Três mãos na extremidade de três fatos, três gravatas e três sorrisos de circunstância a agarrar a Taça do Mundo. Aqui abaixo, outra versão do mesmo momento acrescenta a expressão imperdível de Joseph Blatter. O presidente da FIFA entre o representante do Qatar e o da Rússia, a dividirem a taça que simboliza o Campeonato do Mundo, o retrato para a posteridade do dia em que a FIFA foi longe de mais. Há muito por trás desta foto e não é bonito.



A FIFA foi longe geograficamente, para territórios novos no mapa do Campeonato do Mundo do futebol, essa era a narrativa simpática que se vendia por aquela altura. Mas sobretudo longe na ganância, na sua lógica enraizada e sistémica de tráfico de influências e, assume-se agora, corrupção. Fez cinco anos a 2 de dezembro que a FIFA atribuiu a organização do Mundial 2018 à Rússia e de 2022 ao Qatar.

Recuando àqueles dias, Zurique era o centro do mundo. Jogava-se muito, naquela que era já de si uma ocasião sui generis. A FIFA decidiu abandonar a lógica de rotação de continentes, impondo apenas restrições aos dois últimos organizadores, e decidir sobre dois Mundiais de uma vez. Quase todas as potências mundiais quiseram entrar na corrida, num processo que começou por ser para ambos os Mundiais mas, a certa altura, se dividiu: 2018 seria para a Europa, 2022 para o resto do mundo.

Basta recordar imagens de quem saía dos automóveis que paravam à entrada da sede da FIFA ou quem circulava pelos corredores naquele dia 2 de dezembro de 2010 para ter uma ideia do que estava em jogo. Os Estados Unidos tinham, entre outros, Bill Clinton.



Em representação da Inglaterra, o príncipe William, David Cameron e David Beckham.



Aqui, ainda, Jerome Valcke a receber José Sócrates e Jose Luis Zapatero, primeiro-ministros de Portugal e Espanha, em nome da candidatura ibérica.



E também recordar quem não estava. Por exemplo Vladimir Putin. O presidente russo decidiu não ir a Zurique, a explicação oficial foi que não queria «pressionar a FIFA».

Ou quem estava por trás. Foram 11 as candidaturas iniciais, ficaram nove a e corrida foi intensa desde cedo, com cada candidatura a reunir apoios e a chamar a si pesos pesados. O Qatar, recorde-se, teve como embaixadores Pep Guardiola ou Zinedine Zidane.

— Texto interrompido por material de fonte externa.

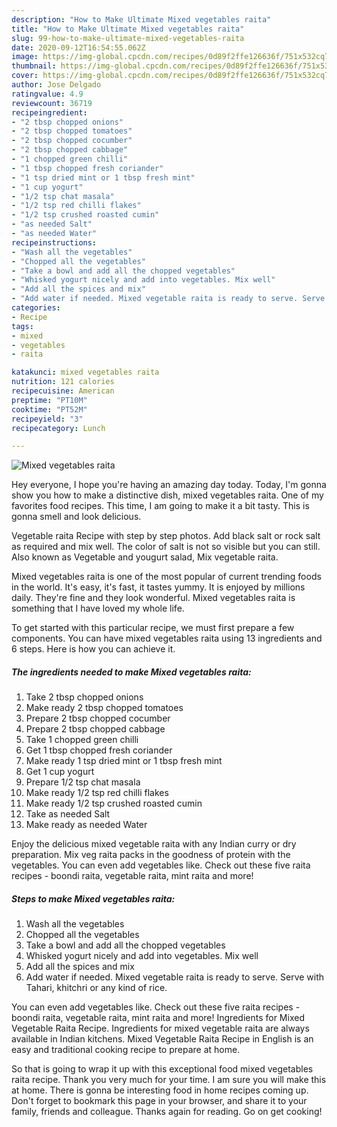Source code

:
 ```yaml
---
description: "How to Make Ultimate Mixed vegetables raita"
title: "How to Make Ultimate Mixed vegetables raita"
slug: 99-how-to-make-ultimate-mixed-vegetables-raita
date: 2020-09-12T16:54:55.062Z
image: https://img-global.cpcdn.com/recipes/0d89f2ffe126636f/751x532cq70/mixed-vegetables-raita-recipe-main-photo.jpg
thumbnail: https://img-global.cpcdn.com/recipes/0d89f2ffe126636f/751x532cq70/mixed-vegetables-raita-recipe-main-photo.jpg
cover: https://img-global.cpcdn.com/recipes/0d89f2ffe126636f/751x532cq70/mixed-vegetables-raita-recipe-main-photo.jpg
author: Jose Delgado
ratingvalue: 4.9
reviewcount: 36719
recipeingredient:
- "2 tbsp chopped onions"
- "2 tbsp chopped tomatoes"
- "2 tbsp chopped cocumber"
- "2 tbsp chopped cabbage"
- "1 chopped green chilli"
- "1 tbsp chopped fresh coriander"
- "1 tsp dried mint or 1 tbsp fresh mint"
- "1 cup yogurt"
- "1/2 tsp chat masala"
- "1/2 tsp red chilli flakes"
- "1/2 tsp crushed roasted cumin"
- "as needed Salt"
- "as needed Water"
recipeinstructions:
- "Wash all the vegetables"
- "Chopped all the vegetables"
- "Take a bowl and add all the chopped vegetables"
- "Whisked yogurt nicely and add into vegetables. Mix well"
- "Add all the spices and mix"
- "Add water if needed. Mixed vegetable raita is ready to serve. Serve with Tahari, khitchri or any kind of rice."
categories:
- Recipe
tags:
- mixed
- vegetables
- raita

katakunci: mixed vegetables raita 
nutrition: 121 calories
recipecuisine: American
preptime: "PT10M"
cooktime: "PT52M"
recipeyield: "3"
recipecategory: Lunch

---
```



![Mixed vegetables raita](https://img-global.cpcdn.com/recipes/0d89f2ffe126636f/751x532cq70/mixed-vegetables-raita-recipe-main-photo.jpg)

Hey everyone, I hope you're having an amazing day today. Today, I'm gonna show you how to make a distinctive dish, mixed vegetables raita. One of my favorites food recipes. This time, I am going to make it a bit tasty. This is gonna smell and look delicious.

Vegetable raita Recipe with step by step photos. Add black salt or rock salt as required and mix well. The color of salt is not so visible but you can still. Also known as Vegetable and yougurt salad, Mix vegetable raita.

Mixed vegetables raita is one of the most popular of current trending foods in the world. It's easy, it's fast, it tastes yummy. It is enjoyed by millions daily. They're fine and they look wonderful. Mixed vegetables raita is something that I have loved my whole life.


To get started with this particular recipe, we must first prepare a few components. You can have mixed vegetables raita using 13 ingredients and 6 steps. Here is how you can achieve it.

<!--inarticleads1-->

##### The ingredients needed to make Mixed vegetables raita:

1. Take 2 tbsp chopped onions
1. Make ready 2 tbsp chopped tomatoes
1. Prepare 2 tbsp chopped cocumber
1. Prepare 2 tbsp chopped cabbage
1. Take 1 chopped green chilli
1. Get 1 tbsp chopped fresh coriander
1. Make ready 1 tsp dried mint or 1 tbsp fresh mint
1. Get 1 cup yogurt
1. Prepare 1/2 tsp chat masala
1. Make ready 1/2 tsp red chilli flakes
1. Make ready 1/2 tsp crushed roasted cumin
1. Take as needed Salt
1. Make ready as needed Water


Enjoy the delicious mixed vegetable raita with any Indian curry or dry preparation. Mix veg raita packs in the goodness of protein with the vegetables. You can even add vegetables like. Check out these five raita recipes - boondi raita, vegetable raita, mint raita and more! 

<!--inarticleads2-->

##### Steps to make Mixed vegetables raita:

1. Wash all the vegetables
1. Chopped all the vegetables
1. Take a bowl and add all the chopped vegetables
1. Whisked yogurt nicely and add into vegetables. Mix well
1. Add all the spices and mix
1. Add water if needed. Mixed vegetable raita is ready to serve. Serve with Tahari, khitchri or any kind of rice.


You can even add vegetables like. Check out these five raita recipes - boondi raita, vegetable raita, mint raita and more! Ingredients for Mixed Vegetable Raita Recipe. Ingredients for mixed vegetable raita are always available in Indian kitchens. Mixed Vegetable Raita Recipe in English is an easy and traditional cooking recipe to prepare at home. 

So that is going to wrap it up with this exceptional food mixed vegetables raita recipe. Thank you very much for your time. I am sure you will make this at home. There is gonna be interesting food in home recipes coming up. Don't forget to bookmark this page in your browser, and share it to your family, friends and colleague. Thanks again for reading. Go on get cooking!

Dinheiro, muito dinheiro a correr, muitas forças poderosas em choque e, desde cedo, suspeitas. Nos dias que antecederam a decisão vários meios de comunicação britânicos deram conta de suspeitas de venda de votos por parte de membros do Comité Executivo da FIFA, órgão responsável pela decisão, a própria candidatura ibérica esteve sob investigação por causa de um alegado pacto de troca de votos com o Qatar.

Chegou 2 de dezembro e, ao fim de várias rondas de votações, o anúncio. Os vencedores eram Rússia e Qatar. A eleição do Mundial 2018 teve duas voltas e a Inglaterra nem passou da primeira. Para 2022 foram precisas quatro rondas de votação, até à vitória final do Qatar ( veja aqui como foi a votação).

À perplexidade pelas escolhas seguiram-se os indícios ensurdecedores de que havia muito mais por trás daquela foto e que desta vez o ruído não ia morrer, no meio também de uma luta de poder dentro da própria FIFA. 

As suspeitas de compra de votos ganharam corpo, sustentadas em denúncias e acusações mais ou menos anónimas. A FIFA tentou passar a ideia de que estava a fazer algo.  Em 2012 anunciou a criação de uma Comissão de Ética e encarregou-a de investigar os processos de 2018 e 2022. Pelo meio avançou com algumas suspensões e afastamentos. Depois, quis fazer-nos crer que a investigação não tinha encontrado nada de muito grave. Isto enquanto o homem que a conduziu, o norte-americano Michael Garcia, se afastava do processo.

A mudança nunca viria de dentro. Mas alguma coisa está a acontecer. Isso ficou claro quando, em maio de 2015, a polícia suíça invadiu o hotel onde estavam os membros do Comité Executivo que iriam eleger daí por dois dias o novo presidente da FIFA, com vitória anunciada para Joseph Blatter. Por trás está uma investigação sedeada nos Estados Unidos, focada em suspeitas de corrupção centradas em dirigentes e negócios no continente americano. Mas há igualmente uma investigação da justiça suíça a decorrer e as suspeitas já fizeram cair Blatter e arrastaram Michel Platini.